### DATASET RECORDS
"""

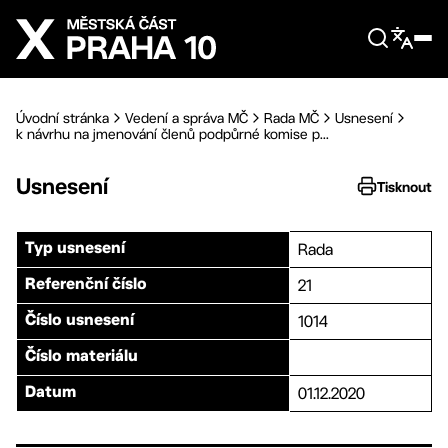
Přejít na hlavní obsah
Úvodní stránka
Vedení a správa MČ
Rada MČ
Usnesení
k návrhu na jmenování členů podpůrné komise p...
Usnesení
Tisknout
Rada
Typ usnesení
21
Referenční číslo
1014
Číslo usnesení
Číslo materiálu
01.12.2020
Datum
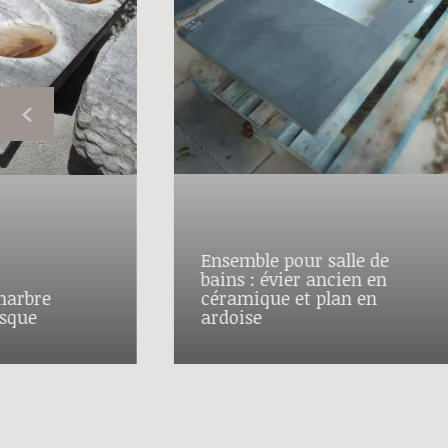
Ensemble pour salle de
bains : évier ancien en
marbre
céramique et plan en
asque
ardoise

"""

### PROBLEM DETAILS
Could you reproduce, word for word and line by line, the text of every item above, leaving out the pictures?

### ANSWER TO THE PROBLEM
Přejít na hlavní obsah
Úvodní stránka
Vedení a správa MČ
Rada MČ
Usnesení
k návrhu na jmenování členů podpůrné komise p...
Usnesení
Tisknout
Rada
Typ usnesení
21
Referenční číslo
1014
Číslo usnesení
Číslo materiálu
01.12.2020
Datum
Ensemble pour salle de
bains : évier ancien en
marbre
céramique et plan en
asque
ardoise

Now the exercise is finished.